● **TASK**: Decide whether each statement agrees with the article below on the diesel rebate, answering yes or no and quoting the words that settle it: (a) The Fuel Tax Credit Scheme began in the 1950s to pay for roadways. (b) The proposed cap would affect about twenty mining firms. (c) In 2021, mining was the largest sector contributing to Australia's emissions.

● **SELECTED PASSAGE**:
--------

Report exposes Australia’s biggest fossil fuel subsidy and how mining industry could be better served


The report, titled ‘Fuel Tax Credit Scheme and Heavy Haulage Electric Vehicle Manufacturing in Australia,’ exposes the diesel rebate as Australia’s largest fossil fuel subsidy. Moreover, the rebate primarily benefits the mining industry and makes no contribution to road infrastructure financing, as has commonly been misrepresented.

Introducing a cap on the federal diesel Fuel Tax Credit Scheme subsidy for the mining sector at $50 million annually per consolidated group, as suggested by the report’s authors, would mean that only eight mining firms would be impacted – exactly those companies that have the resources and means to transition their fleets of mining vehicles to zero-emission vehicles produced in Australia.

Australian fossil fuel exports are declining while critical minerals for producing and storing renewable energy are increasing exponentially. With few players in the mining industry making efforts to reduce emissions, the growth in the mining industry, driven by the world’s thirst for critical raw materials such as lithium, is clearly illustrated with a corresponding growth of emissions from that industry.

CO2-e emissions from Australian mining have increased by 65%. In 2021, mining is the second-largest economic sector contributing to Australia’s emissions profile (behind electricity, gas and water), accounting for 21% of total emissions, up from 10% in 2005.

Image: Liebherr

The Climate Energy Finance (CEF) report lays bare how Australia is seriously lagging behind its international counterparts, hampered by outdated legislation from a time when fossil fuels were king.

Dispelling a false narrative

The diesel Fuel Tax Credit Scheme comes from a time when fossil fuels represented lucrative future industries in Australia. The scheme was introduced in the 1950s to finance investment in roadways as motorised transport saw exponential growth. However, the subsidy has contributed nothing to roadways investment since 1992.

But the strength of lobbies in fossil fuel industries has a legacy. The CEF report points out that Allianz Economic Research identified Australia, alongside Venezuela, the Middle East and North Africa, as regions with exceptionally high fossil fuel subsidies. This fact has been obfuscated in Australia by fudging definitions of subsidies.

Tax rebates are acknowledged as subsidies the world over and are being implemented in industrial policy for ‘carrot and stick’ incentives in industrial policies internationally, with measurable effects.

Australia currently produces more lithium than any other country in the world. Australia also has optimal conditions for producing renewable energy – ideal for creating new industries in a world increasingly fraught by energy scarcity. The mining industry has an exceptionally high and growing demand for mining vehicles and equipment. That means, for manufacturing these products onshore, the domestic market already has the demand to create a thriving low and zero-emission mining vehicle manufacturing industry.

--------

● **RECORDED DATA**:
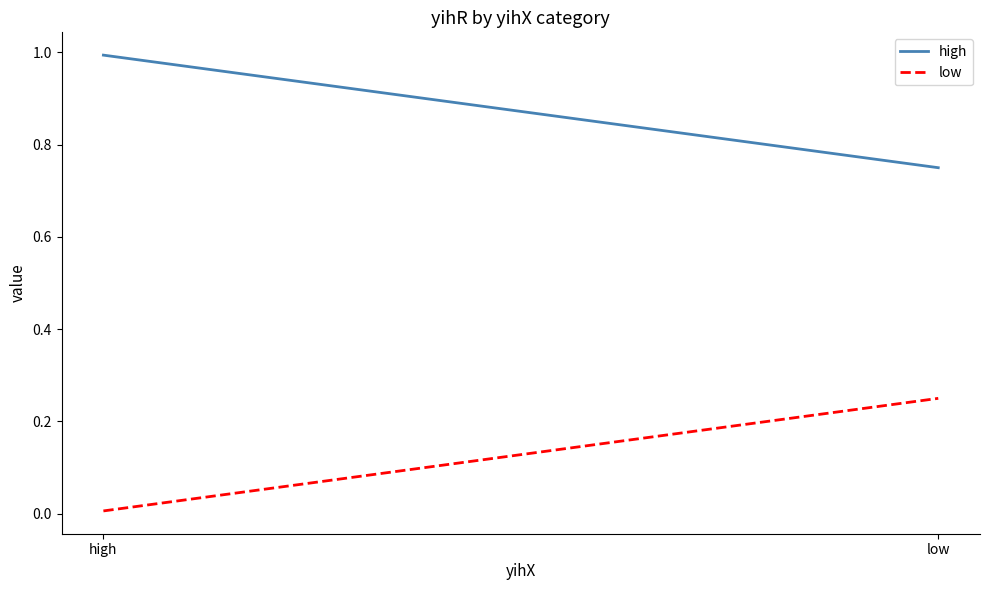

What is the maximum value for high?

1.0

--------

● **TASK ANSWER**:
(a) Yes: "The scheme was introduced in the 1950s to finance investment in roadways"
(b) No: "only eight mining firms would be impacted"
(c) No: "mining is the second-largest economic sector contributing to Australia’s emissions profile (behind electricity, gas and water)"